A police officer gets his shoes shined as he and fellow officers stand outside the prosecutor's office before the arrival of Peru's President Dina Boluarte, in Lima, Peru March 7, 2023.

A police officer gets his shoes shined as he and fellow officers stand outside the prosecutor's office before the arrival of Peru's President Dina Boluarte, in Lima, Peru March 7, 2023.

REUTERS/Gerardo Marin

160,200: Peruvian President Dina Boluarte declared a state of emergency in two districts of the capital, Lima, and one in the northern city of Talara amid a devastating wave of violent crime. Lima police collected 160,200 crime reports last year, up 33% from 2021, part of a larger spike in violence in South America.


7 million: The European Union has suspended funding for the World Food Program’s operations in Somalia, which last year amounted to over $7 million, after a United Nations investigation discovered widespread theft by local power brokers, armed groups, and even aid workers themselves. The graft has macabre costs: Somalia barely avoided a famine last year amid a drought that killed 43,000 people — half of them children under 5.

6.8 million: Love is decidedly not in the air in China, as the country registered just 6.8 million weddings in 2022, a drop of some 800,000 compared to 2021 and the lowest figure on record. Meanwhile, even those who are tying the knot are more hesitant to have children, a factor contributing to China’s first population decline in 60 years, and a major long term headache for policy planners in Beijing.
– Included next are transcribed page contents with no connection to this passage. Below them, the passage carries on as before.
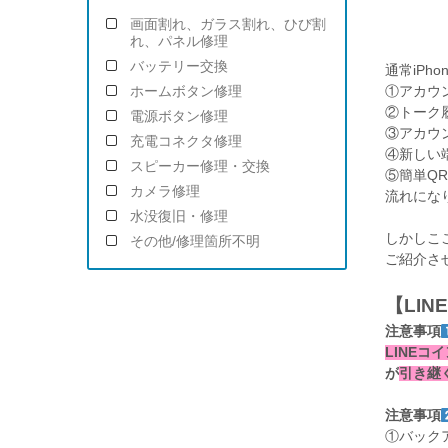
画面割れ、ガラス割れ、ひび割
れ、パネル修理
バッテリー交換
通常iPh
①アカウ
ホームボタン修理
②トーク
電源ボタン修理
③アカウ
充電コネクタ修理
④新しい端
スピーカー修理・交換
⑤簡単Q
カメラ修理
流れにな
水没復旧・修理
しかしこ
その他/修理箇所不明
ご紹介さ
【LI
注意事項
LINEコ
が
引き継
注意事項
①バック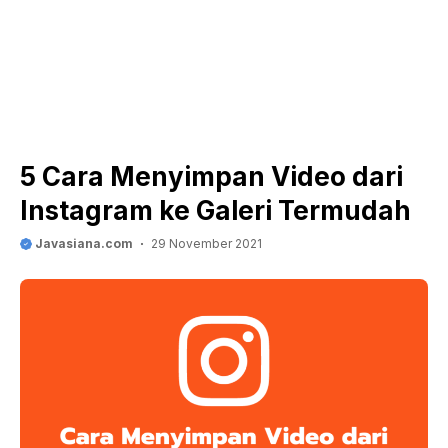
5 Cara Menyimpan Video dari
Instagram ke Galeri Termudah
Javasiana.com
29 November 2021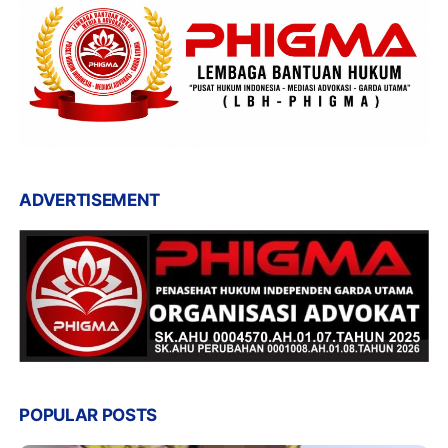
ADVERTISEMENT
POPULAR POSTS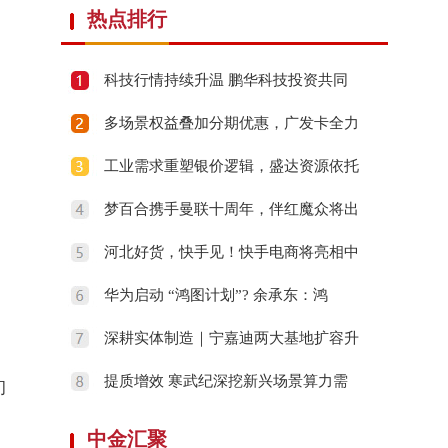
热点排行
。
科技行情持续升温 鹏华科技投资共同
多场景权益叠加分期优惠，广发卡全力
工业需求重塑银价逻辑，盛达资源依托
梦百合携手曼联十周年，伴红魔众将出
河北好货，快手见！快手电商将亮相中
华为启动 “鸿图计划”? 余承东：鸿
深耕实体制造｜宁嘉迪两大基地扩容升
提质增效 寒武纪深挖新兴场景算力需
初
中金汇聚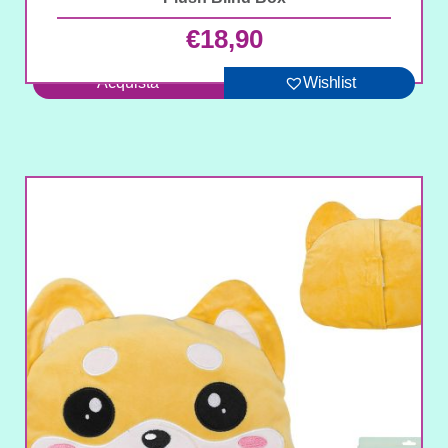
€
18,90
Acquista
Wishlist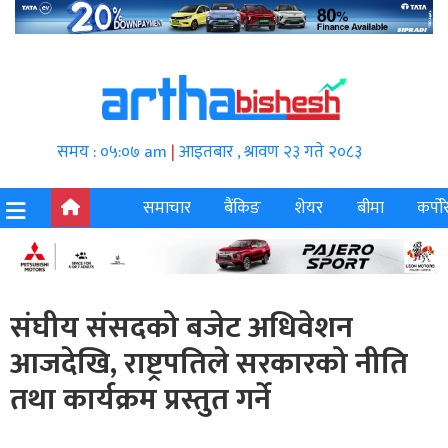
समय : ०५:०७ am
|
आइतबार , श्रावण २३ गते २०८३
समाचार
बैंकिङ
शेयर
बीमा
कर्पोर
संघीय संसदको बजेट अधिवेशन
आजदेखि, राष्ट्रपतिले सरकारको नीति
तथा कार्यक्रम प्रस्तुत गर्ने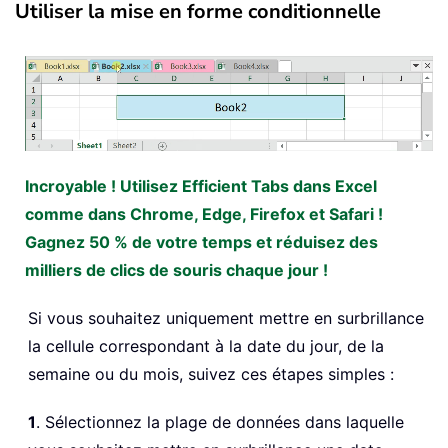
Utiliser la mise en forme conditionnelle
Incroyable ! Utilisez Efficient Tabs dans Excel
comme dans Chrome, Edge, Firefox et Safari !
Gagnez 50 % de votre temps et réduisez des
milliers de clics de souris chaque jour !
Si vous souhaitez uniquement mettre en surbrillance
la cellule correspondant à la date du jour, de la
semaine ou du mois, suivez ces étapes simples :
1
. Sélectionnez la plage de données dans laquelle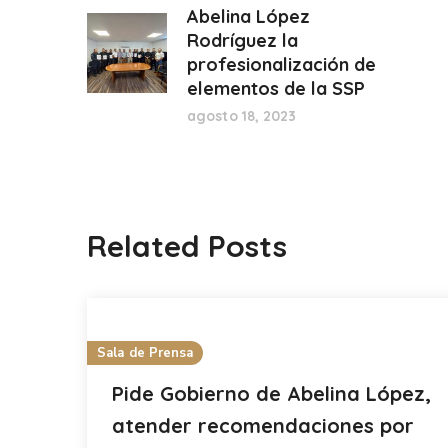
Abelina López
Rodríguez la
profesionalización de
elementos de la SSP
agosto 18, 2023
Related Posts
Sala de Prensa
Pide Gobierno de Abelina López,
atender recomendaciones por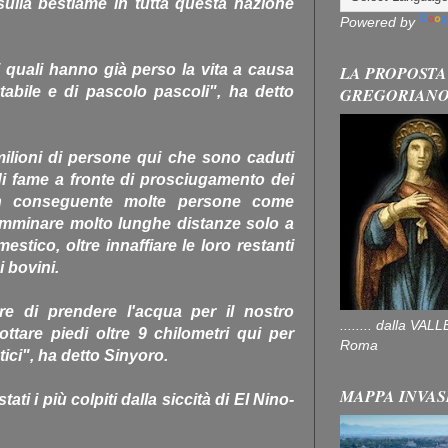
lla bestiame in tutta questa nazione
Powered by
quali hanno già perso la vita a causa
LA PROPOSTA
abile e di pascolo pascoli", ha detto
GREGORIAN
ilioni di persone qui che sono caduti
i fame a fronte di prosciugamento dei
on conseguente molte persone come
mminare molto lunghe distanze solo a
stico, oltre innaffiare le loro restanti
 bovini.
 di prendere l'acqua per il nostro
........ dalla V
tare piedi oltre 9 chilometri qui per
Roma
ici", ha detto Sinyoro.
MAPPA INVAS
i i più colpiti dalla siccità di El Nino-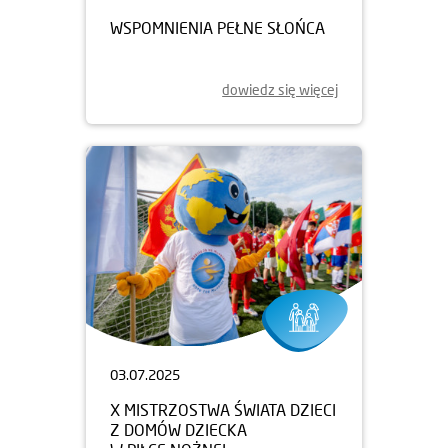
WSPOMNIENIA PEŁNE SŁOŃCA
dowiedz się więcej
03.07.2025
X MISTRZOSTWA ŚWIATA DZIECI
Z DOMÓW DZIECKA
4: US House Speaker Kevin McCarthy is gambling that he can push through a temporary spending bill to avoid a government shutdown, despite fierce blowback from within his own GOP caucus. His margin is slim: he can afford to lose just only 4 GOP votes if he wants the measure to pass.

95: The price of oil hit $95 dollars per barrel, climbing some 26% for the quarter as Saudi Arabia and Russia have cut production to boost prices. Higher oil prices are likely to prop up inflation, complicating matters not only for households, but also for central bankers who had been hoping to ease off of interest rate hikes sooner than later.